When Schwartz reported to court on Friday to present her certificate, sheriff’s deputies said they smelled alcohol on her and administered a breath test, which she failed, David La Clair said.

A judge then ordered her jailed for 10 days for contempt of court, according to online court records.

When David La Clair heard what happened, he drove to the Virginia Beach Correctional Center to see his wife but was told he could not, he said. The couple lived in York-town and worked in Newport News.

They spoke on the phone that night, and Schwartz told La Clair the last alcohol that she’d had to drink had been wine the night before. She sounded scared but otherwise OK, he said.

La Clair hired an attorney, and they got Schwartz’s case placed on the docket for Monday, hoping to free her. He was waiting in the courtroom that morning when two police detectives pulled him outside and told him his wife was dead.

Earlier that day, between 5 and 5:30 a.m., Schwartz’s cellmate had called for help after a feverish Schwartz started shaking and saying she heard dogs barking in the next cell, La Clair said the detectives told him.

Deputies placed Schwartz in an observation cell, which jail staff monitor via a camera system and, at least twice an hour, in person, said Ashley Lanteigne, a spokeswoman for the Sheriff’s Office, which runs the jail.

Less than 90 minutes later, at 6:20 a.m., a deputy found Schwartz unresponsive, police said.

Lanteigne said she couldn’t comment on what happened due to the ongoing police investigation. It’s unclear whether Schwartz received medical treatment prior to her death.

She had no history of medical or mental health issues, La Clair said.

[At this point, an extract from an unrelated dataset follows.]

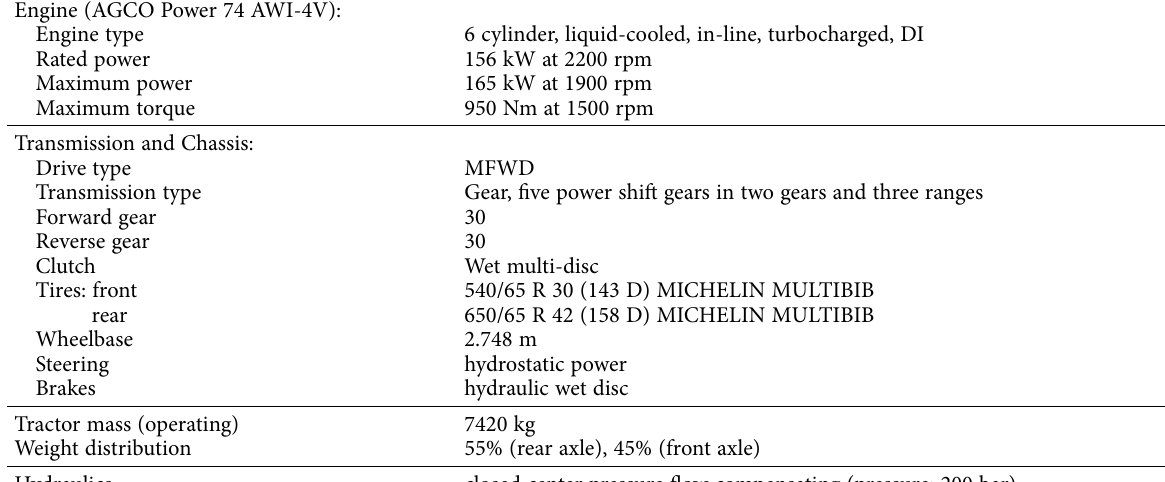
Table 1. Tractor (Valta T-213 VERSU) specifications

“I have no idea why they wouldn’t call an ambulance when she started exhibiting this erratic behavior,” he said. “And I have no idea why they weren’t watching the observation cell. And I have no idea why they put her in there alone. And the bottom line is that she isn’t with us anymore, my wife of six weeks, and I loved her more than anything.”

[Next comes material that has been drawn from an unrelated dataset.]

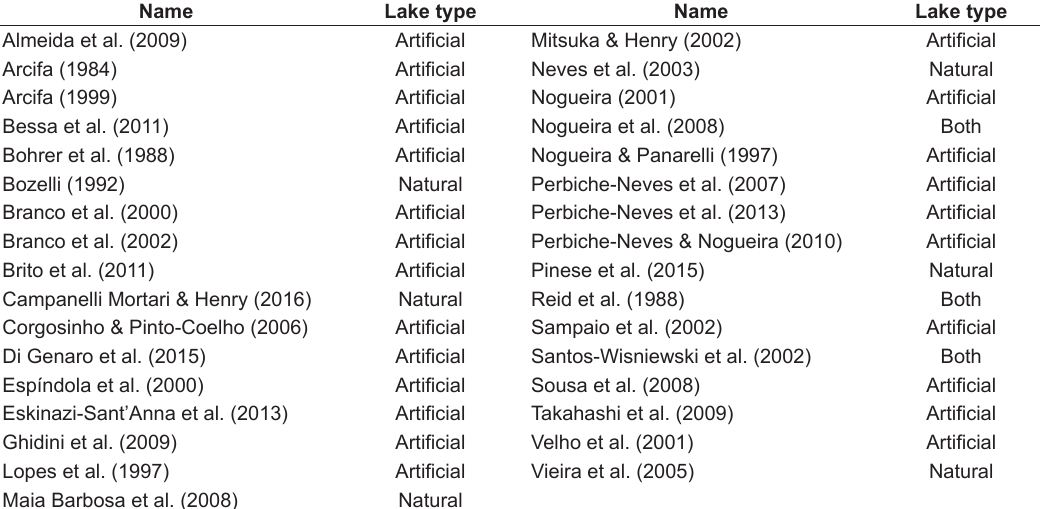
Table 1. List of studies used in our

Well, right – why wouldn’t they call an ambulance?  Because the company was incompetent and its staff unable to recognize DTs when they saw it?  And who can imagine that isolation is the best thing for a hallucinating patient?  And for that matter, why should nurses (and I believe they were LPNs and not RNs to boot) be expected to make a diagnosis?  Where was a doctor?

After LaClair’s death, even Stolle realized that Conmed needed to go.  Its successor since 2015, when they began donating to Ken Stolle’s campaign committee, is NaphCare.  NaphCare has contributed $7,500 to Stolle, and its president, Byron Harrison, $15,000, in nice regular annual donations of $7,500.  Nice little boost to the coffers over Conmed.

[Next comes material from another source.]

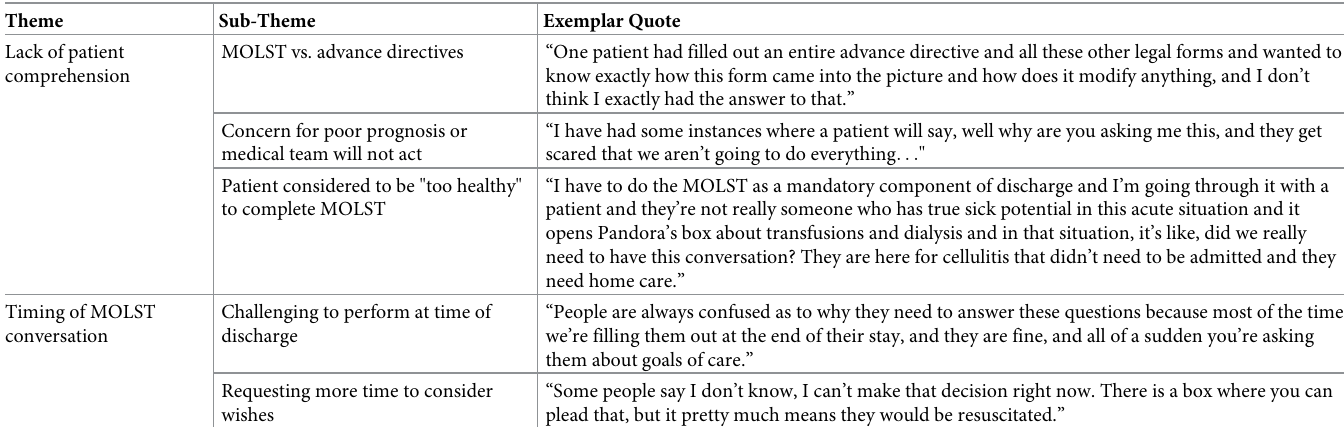
Table 3. Perceived patient barriers leading to lack of physician comfort.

But healthcare for inmates isn’t the only area where there are suspicious donations; as noted here:

Stolle’s other big donors include Global Tel-Link ($21,000) which provides phone service for Virginia correctional facilities and Catering by Marlins ($30,000) , which of course manages food service for correctional facilities.

So, given the Pilot’s own earlier criticism of Stolle, the similarities in his pattern of behavior to that of Bob McCabe, and their knowledge of his drastic mismanagement of the Correctional Center, have they endorsed Stolle with an eye to future sales?   One can only speculate.

John Bell is the Democrat up against Stolle and he IS, as the Pilot acknowledges, highly qualified.  Here are BELL and STOLLE speaking at a candidates’ forum on October 16.

Bell, as a former Deputy Chief of the Virginia Beach Police Department, would be coming to the position with plenty of administrative experience – and he would be a new broom, which is so desperately needed.

Supporting John Bell is how we can help Virginia Beach residents have better lives AND it will help out Virginia Democrats statewide.  Getting out the vote for the city-wide Sheriff’s race and for the Treasurer’s race (Susan Hippen for Treasurer) will help our statewides and all the excellent candidates we have running for state delegate seats in Virginia Beach:  Kelly Fowler, Kimberly Anne Tucker, Leigh Anne Bowling, David Rose-Carmack, Veronica Coleman, and Cheryl Turpin.

Democratic candidate for VA Beach Sheriff John Bell at rally for Charlottesville

John Bell for a New Sheriff in Town!